6 dingen die grootouders beter niet kunnen zeggen tegen hun kleinkinderen
Ann-Louise Lockhart, kinderpsychologe, deelt een paar tips voor grootouders. Deze dingen kan je beter niet zeggen tegen je kleinkinderen:
1. “Niet vertellen aan mama en/of papa!”
Misschien geef je je kleinkind een extra koekje (of twee) achter de rug van zijn ouders of laat je hem wat langer opblijven dan afgesproken en fluister je: ‘Dit blijft ons geheimpje!’
Je kleinkinderen aanmoedigen om iets te verzwijgen voor hun ouders, kan echter schadelijk zijn. Het ondermijnt het gezag van de ouders en dat kan niet de bedoeling zijn. Bovendien geef je kinderen op die manier het idee dat ze in situaties kunnen komen waarin het “in hun eigen belang is” om iets niet te vertellen aan hun ouders. Dat kan gevaarlijk zijn als een kind gemanipuleerd wordt door iemand met slechte bedoelingen of zich slecht voelt omdat het gepest wordt.
Het is beter om te benadrukken dat ze altijd eerlijk kunnen en mogen zijn tegen hun ouders, wat er ook gebeurt. Je kan je kleinkind op andere manieren verwennen zonder de grenzen te overschrijden die hun ouders hebben gesteld.
2. “Ben je bijgekomen?“
Opmerkingen over het lichaam of het gewicht van een kind zijn een absolute no-go. Dergelijke opmerkingen kunnen bijdragen aan problemen met het zelfbeeld en de eigenwaarde van kinderen.
Het is onze taak om kinderen te ondersteunen en aan te moedigen zich goed te voelen in hun vel. Probeer opmerkingen die hun zelfwaardering kunnen schaden en tot onzekerheid kunnen leiden dus te vermijden.
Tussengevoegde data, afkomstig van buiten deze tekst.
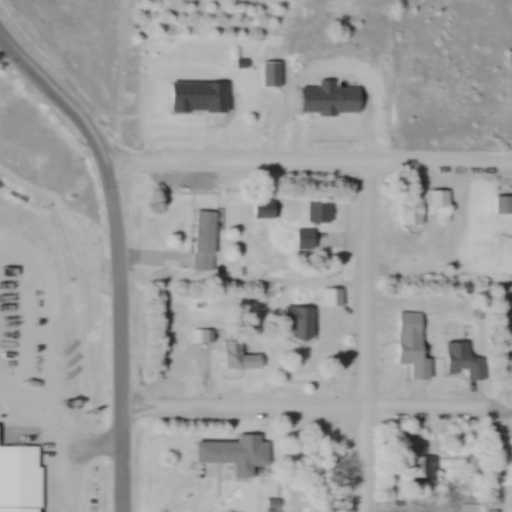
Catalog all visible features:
building: (266, 74)
building: (196, 98)
road: (306, 167)
building: (436, 198)
building: (501, 204)
building: (408, 208)
building: (261, 210)
building: (316, 212)
building: (303, 239)
building: (201, 241)
road: (114, 255)
building: (296, 323)
building: (407, 324)
road: (363, 339)
building: (230, 353)
building: (413, 358)
building: (460, 362)
road: (315, 413)
building: (228, 457)
building: (414, 467)
building: (18, 478)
‘Ik hoor het zo vaak in mijn praktijk – van jonge kinderen én van volwassenen. Harde opmerkingen van grootouders, zoals ‘Ben je verdikt?’ blijven hangen en worden keer op keer herhaald.’
3. “Wow, je hebt meer gegeten dan ik!”
Opmerkingen over de voedselinname van je kleinkinderen kan je beter voor jezelf houden. Leren over voeding en hongersignalen herkennen is een belangrijke stap in de kindertijd. Opmerkingen over “goede” en “slechte” eetgewoonten kunnen kinderen beïnvloeden om hun eetgedrag aan te passen op basis van de opmerkingen van iemand anders, in de plaats van te luisteren naar wat hun lichaam hen vertelt. Bovendien kan het zorgen voor gevoelens van schaamte of verwarring.
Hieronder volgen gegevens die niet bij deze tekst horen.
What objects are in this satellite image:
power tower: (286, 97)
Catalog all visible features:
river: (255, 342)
In de plaats van opmerkingen te maken over het bord van je kleinkind of over zijn eetgewoonten, kan je beter de nadruk leggen op het belang van het luisteren naar je eigen lichaam. En die gewoonte kan je zelf ook modelleren, door te stoppen met eten wanneer je je vol voelt en te eten wanneer je honger hebt.
4. “Je bent zo verwend!”
Als je ziet dat je kleinkind ondankbaar reageert wanneer hij een berg cadeaus opent op zijn verjaardagsfeestje of dat hij een driftbui krijgt omdat hij zijn zin niet kreeg, ben je misschien geneigd om een opmerking te maken over hoe verwend hij is. Bedenk echter dat een kind dat zich zo gedraagt op een kerst- of verjaardagsfeestje wellicht gewoon overprikkeld is.
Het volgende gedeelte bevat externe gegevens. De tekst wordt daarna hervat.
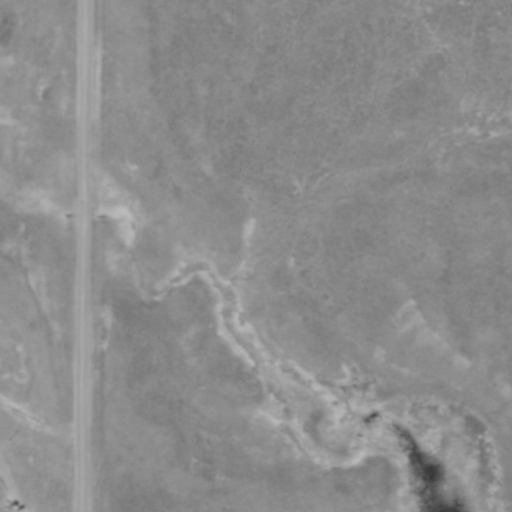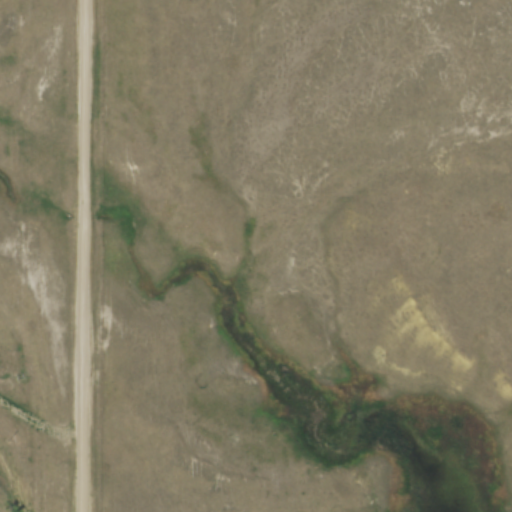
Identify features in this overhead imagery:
road: (77, 255)
road: (36, 423)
Komt dit gedrag consequent voor? Dan heeft het wellicht meer te maken met de manier waarop het kind is opgevoed, dan met het kind zelf. Ondankbaar gedrag kan aangeleerd gedrag zijn en wordt misschien versterkt door de reactie van de ouders. Een kind alle schuld geven is dus niet eerlijk. Zet je eroverheen, of praat met de ouders. Maar houd in elk geval je oordeel voor jezelf.
5. “Je moet me nu een knuffel of een kus geven.”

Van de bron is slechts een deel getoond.